**Exercise aim:** Copy the data below word for word, from the line that contains "request energy off" through the end of the data, and leave out the pictures.

*** Records for this exercise ***

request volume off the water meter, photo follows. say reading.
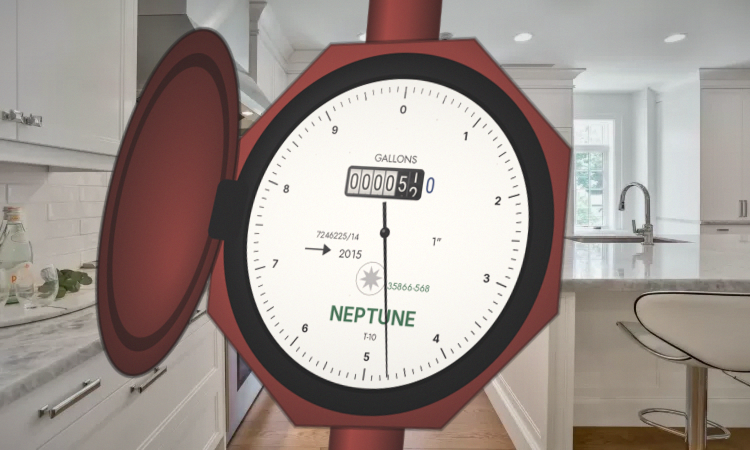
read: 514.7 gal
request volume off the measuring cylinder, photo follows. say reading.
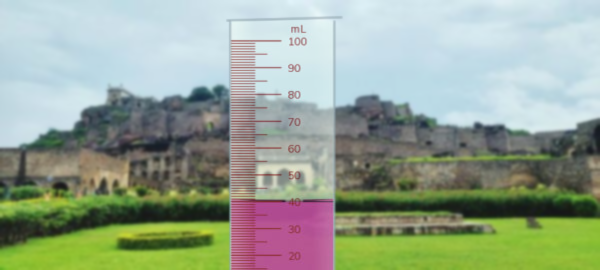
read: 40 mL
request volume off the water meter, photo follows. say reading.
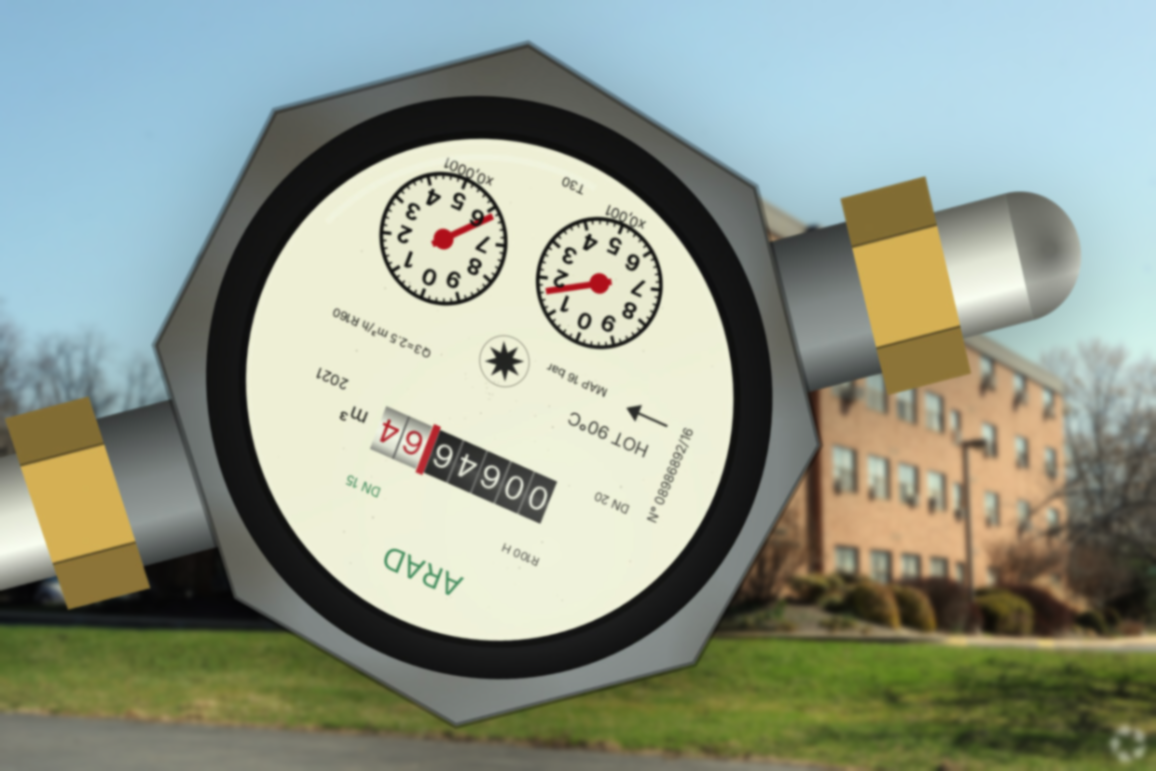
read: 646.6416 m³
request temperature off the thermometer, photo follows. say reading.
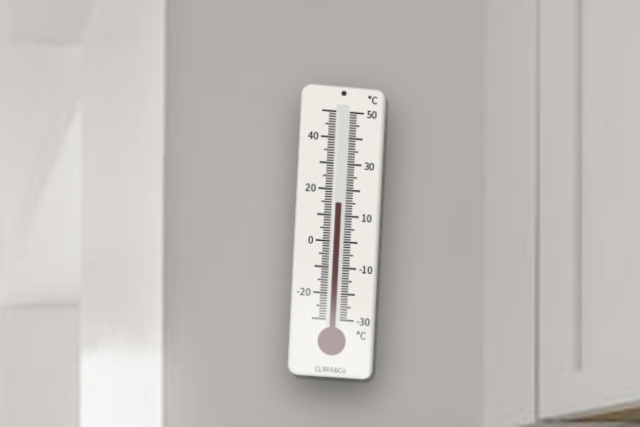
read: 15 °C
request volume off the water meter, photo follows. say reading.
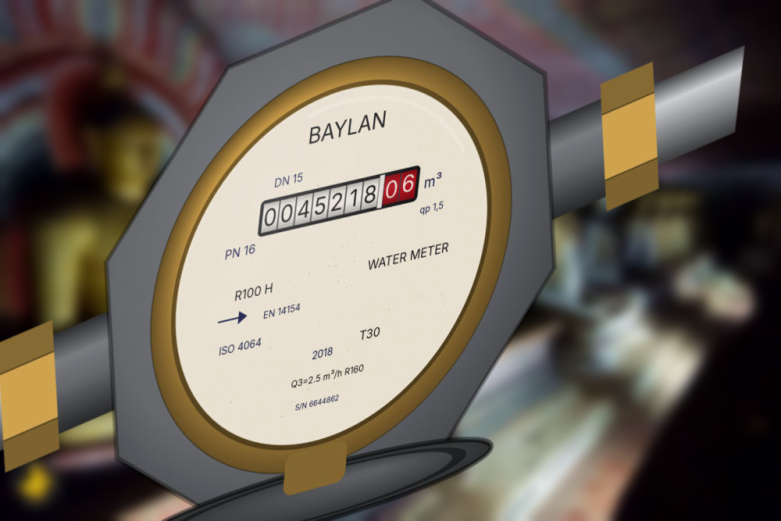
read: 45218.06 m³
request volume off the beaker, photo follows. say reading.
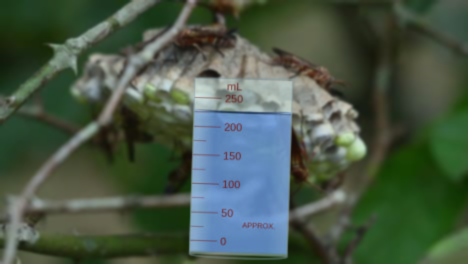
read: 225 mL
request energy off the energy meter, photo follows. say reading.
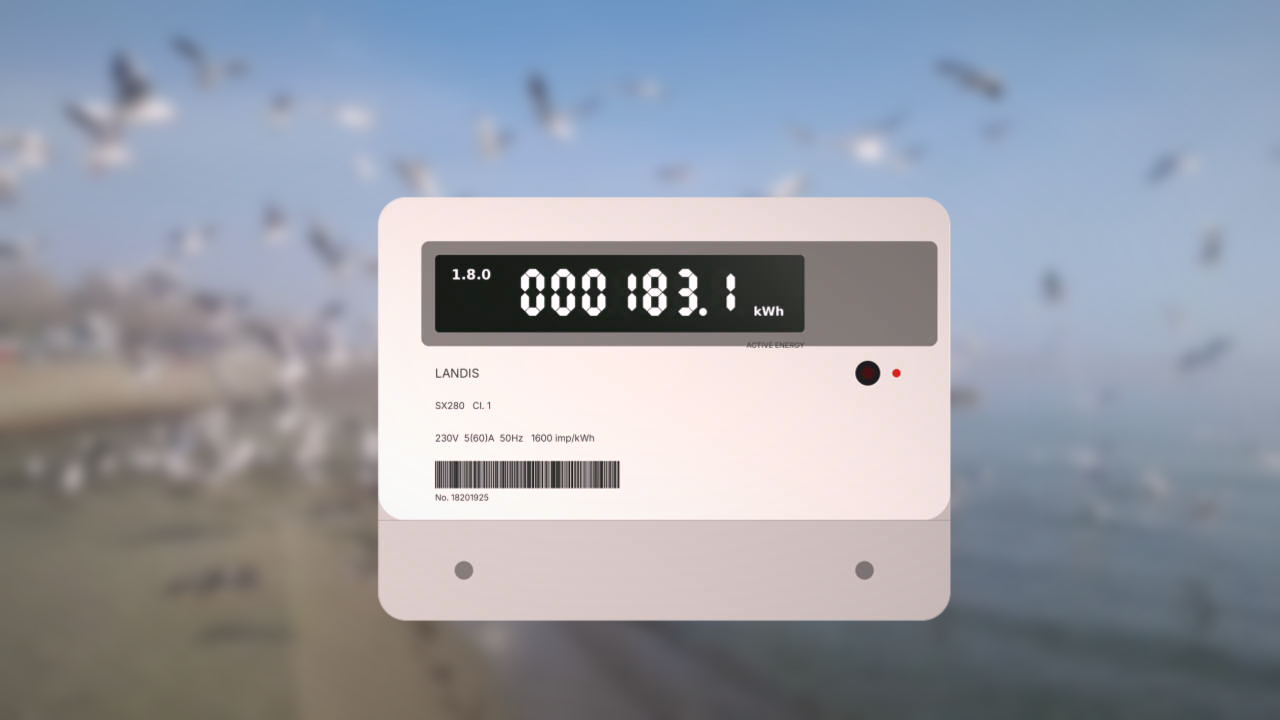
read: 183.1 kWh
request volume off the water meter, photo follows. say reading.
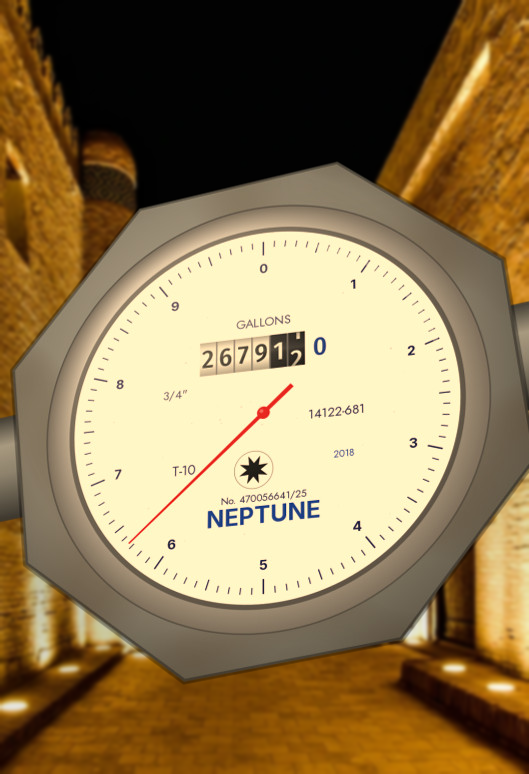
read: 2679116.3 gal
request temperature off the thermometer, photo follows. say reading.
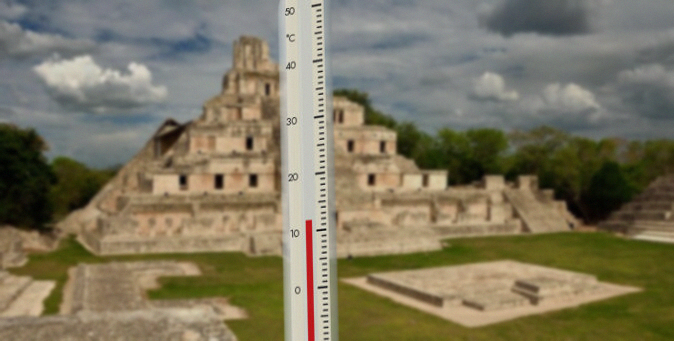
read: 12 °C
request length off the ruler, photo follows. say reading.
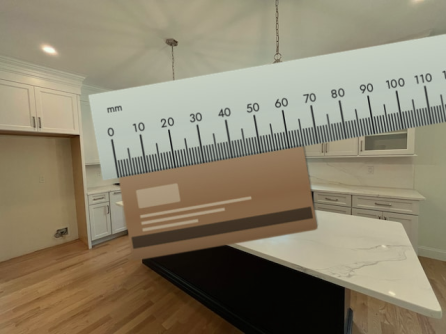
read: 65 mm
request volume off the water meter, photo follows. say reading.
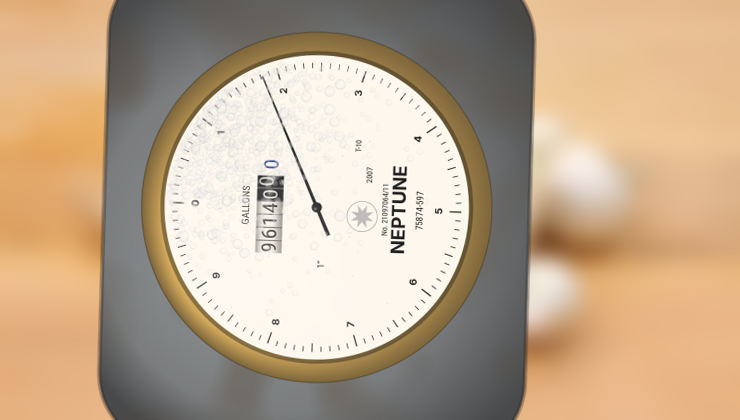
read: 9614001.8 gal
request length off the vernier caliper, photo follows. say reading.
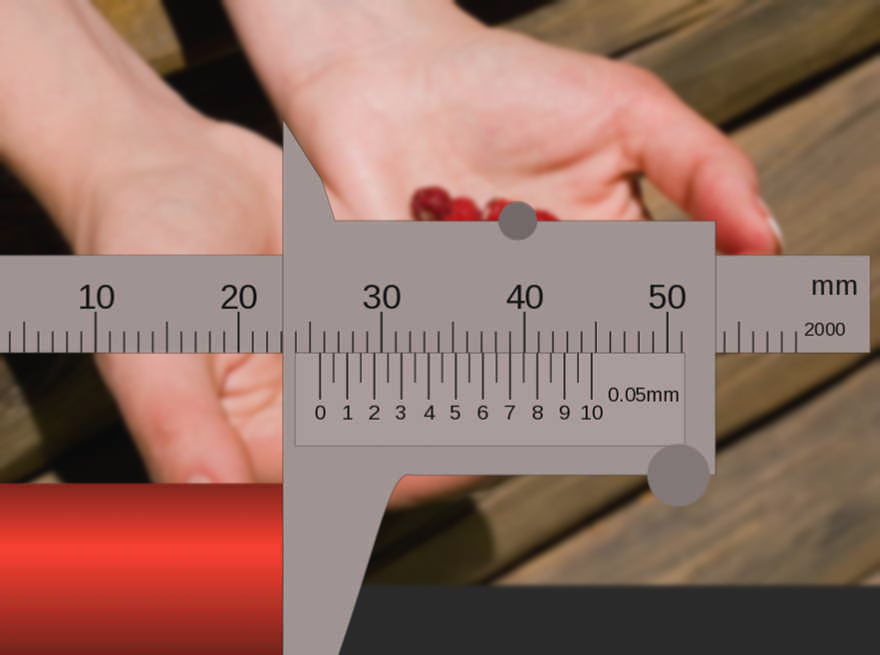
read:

*** End of Records for this exercise ***

**Exercise solution:**
request energy off the energy meter, photo follows. say reading.
read: 183.1 kWh
request volume off the water meter, photo follows. say reading.
read: 2679116.3 gal
request temperature off the thermometer, photo follows. say reading.
read: 12 °C
request length off the ruler, photo follows. say reading.
read: 65 mm
request volume off the water meter, photo follows. say reading.
read: 9614001.8 gal
request length off the vernier caliper, photo follows. say reading.
read:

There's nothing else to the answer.